● Data provided:
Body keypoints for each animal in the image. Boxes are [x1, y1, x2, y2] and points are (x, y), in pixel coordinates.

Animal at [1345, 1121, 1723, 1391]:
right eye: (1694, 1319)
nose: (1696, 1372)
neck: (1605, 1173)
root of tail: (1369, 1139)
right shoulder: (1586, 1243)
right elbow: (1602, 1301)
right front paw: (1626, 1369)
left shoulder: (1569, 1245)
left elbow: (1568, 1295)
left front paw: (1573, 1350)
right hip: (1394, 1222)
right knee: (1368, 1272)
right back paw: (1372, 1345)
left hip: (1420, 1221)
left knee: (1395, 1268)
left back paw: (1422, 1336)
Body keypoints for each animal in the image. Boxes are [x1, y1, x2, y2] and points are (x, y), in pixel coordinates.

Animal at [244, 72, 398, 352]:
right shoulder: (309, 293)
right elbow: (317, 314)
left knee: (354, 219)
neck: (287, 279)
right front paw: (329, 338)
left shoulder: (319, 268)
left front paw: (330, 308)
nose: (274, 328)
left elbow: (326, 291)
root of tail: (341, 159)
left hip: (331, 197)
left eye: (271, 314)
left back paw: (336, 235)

● Exercise goal: Please give back the entries above, unchanged and complete.

● Result for this exercise:
Body keypoints for each animal in the image. Boxes are [x1, y1, x2, y2] and points are (x, y), in pixel coordinates.

Animal at [1345, 1121, 1723, 1391]:
right eye: (1694, 1319)
nose: (1696, 1372)
neck: (1605, 1173)
root of tail: (1369, 1139)
right shoulder: (1586, 1243)
right elbow: (1602, 1301)
right front paw: (1626, 1369)
left shoulder: (1569, 1245)
left elbow: (1568, 1295)
left front paw: (1573, 1350)
right hip: (1394, 1222)
right knee: (1368, 1272)
right back paw: (1372, 1345)
left hip: (1420, 1221)
left knee: (1395, 1268)
left back paw: (1422, 1336)
Body keypoints for each animal in the image. Boxes are [x1, y1, x2, y2] and points are (x, y), in pixel coordinates.

Animal at [244, 72, 398, 352]:
right shoulder: (309, 293)
right elbow: (317, 314)
left knee: (354, 219)
neck: (287, 279)
right front paw: (329, 338)
left shoulder: (319, 268)
left front paw: (330, 308)
nose: (274, 328)
left elbow: (326, 291)
root of tail: (341, 159)
left hip: (331, 197)
left eye: (271, 314)
left back paw: (336, 235)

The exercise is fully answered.